The European Union (EU) is expected to ban landings of Icelandic mackerel from all EU ports on Friday in the latest round of a feud over catch quotas.
In the absence of a fish quota deal with the EU last year, Iceland unilaterally upped its mackerel quota six-fold – absorbing the bulk of the available North Atlantic Stock. The move infuriated the Scottish fishing industry and triggered calls for the European Commission (EC) to intervene.
EU Fisheries Commissioner Maria Damanaki is now expected to tell Iceland in Brussels that the ban will apply immediately on all fishing vessels flying the Icelandic flag and trying to land their mackerel catches at any EU port.
Ahead of the meeting of the European Economic Area (EEA) Joint Committee – the 27 EU nations plus Iceland, Norway and Lichtenstein – Scottish Conservative MEP Struan Stevenson said: “I fully support the Commission in taking this dramatic step. The behaviour of Iceland over North East Atlantic mackerel stocks has been grossly irresponsible.

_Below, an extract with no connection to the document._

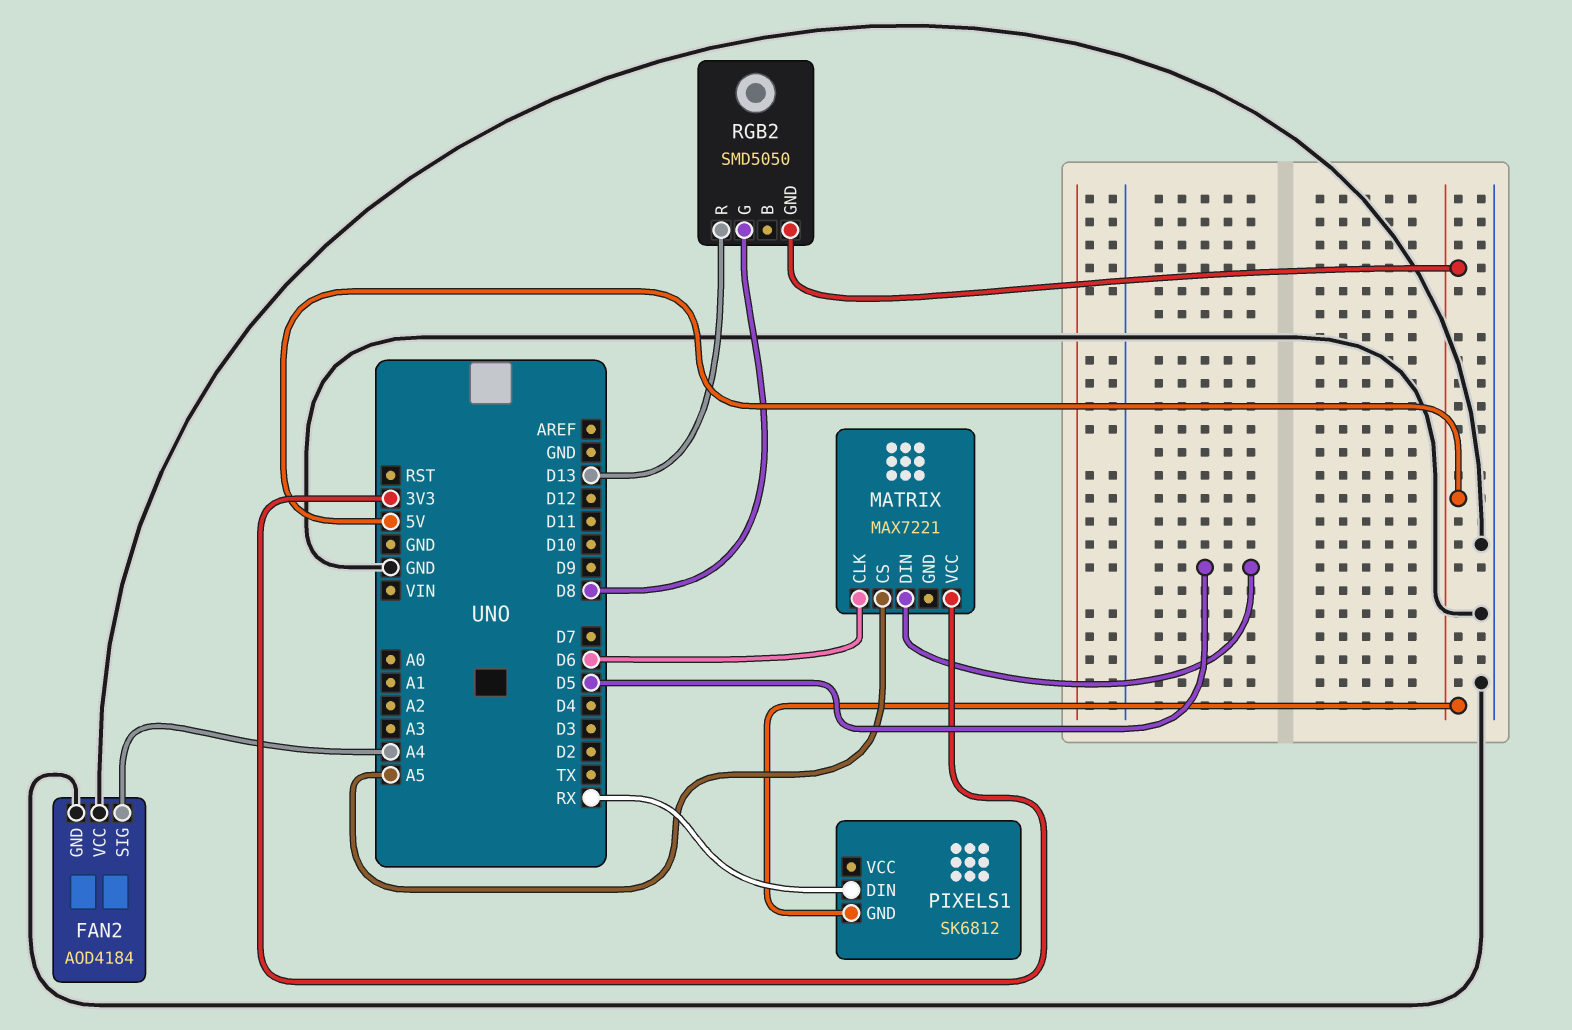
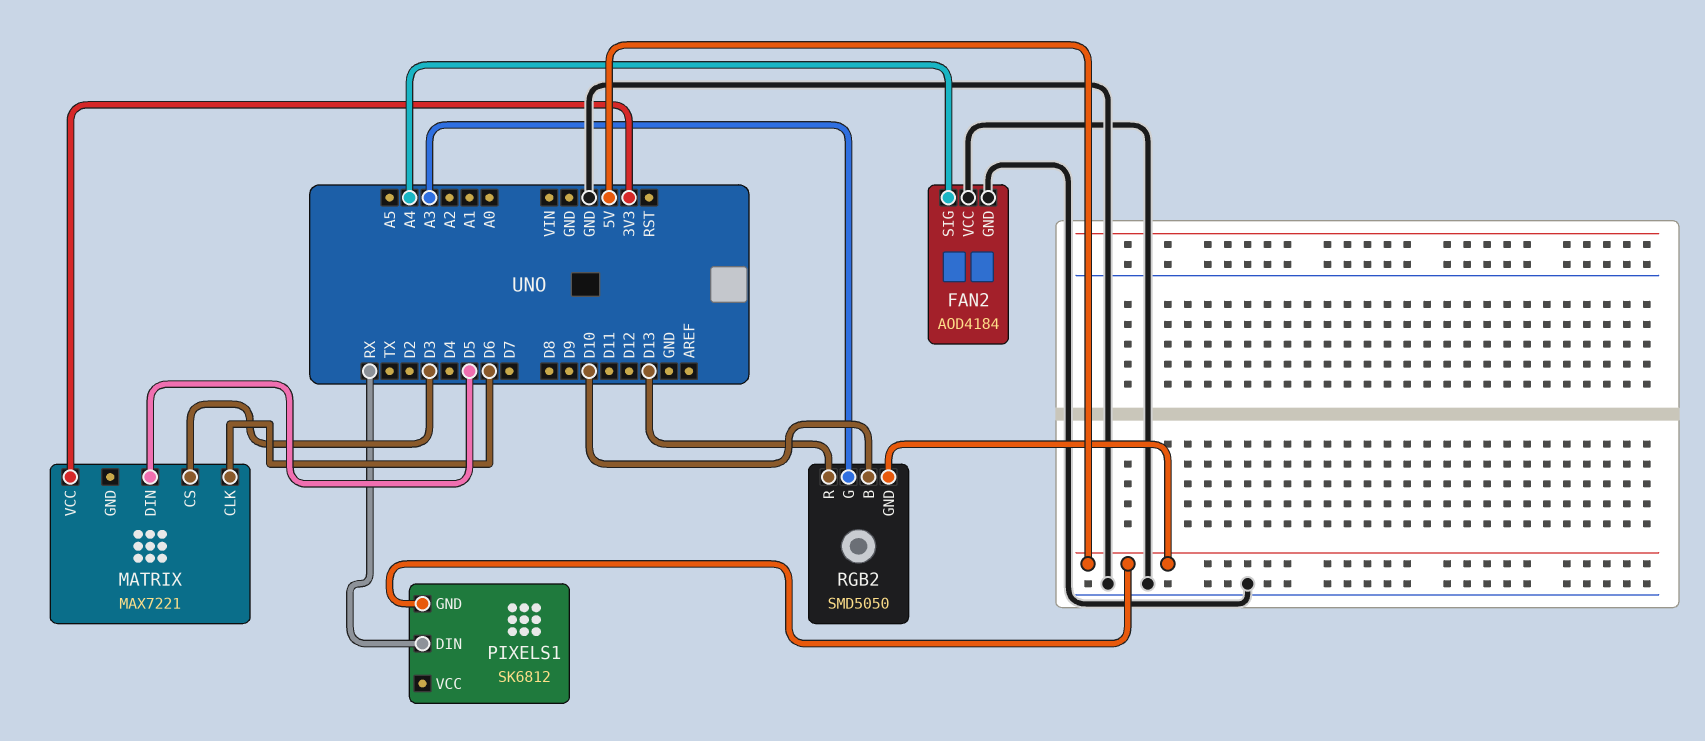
MATRIX pin CS: A5 -> D3
RGB2 pin B: none -> D10
RGB2 pin G: D8 -> A3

“They were warned that any failure to agree reasonable terms for the future sharing of this migratory species would provoke a serious backlash from the EU. But instead of reducing their catch to a reasonable level they have brazenly increased it further this year to 147,000 tonnes.”
The move follows Norway’s implementation of its own unilateral ban on the Icelandic fleet in July last year.
Mr Stevenson, senior vice president of the European Parliament’s Fisheries Committee, went on: “The only way to end this blockade will be for Iceland to return to the negotiating table with a reasonable compromise proposal.
“Their smash-and-grab approach, which has seen the Icelandic mackerel catch rise from a mere 363 tonnes in 2005 to a mammoth 147,000 tonnes this year, is just not acceptable.”
Last September, UK fisheries minister Richard Benyon rejected a letter from the Icelandic government trying to justify the increase and suggested a European port blockade of Icelandic boats as “a bargaining tool”.
He said at the time: “Iceland chose to unilaterally award itself an increased quota nearly six times what it had fished in recent years. This is unacceptable behaviour that places a substantial burden on the fishery and could seriously undermine its long-term sustainability.”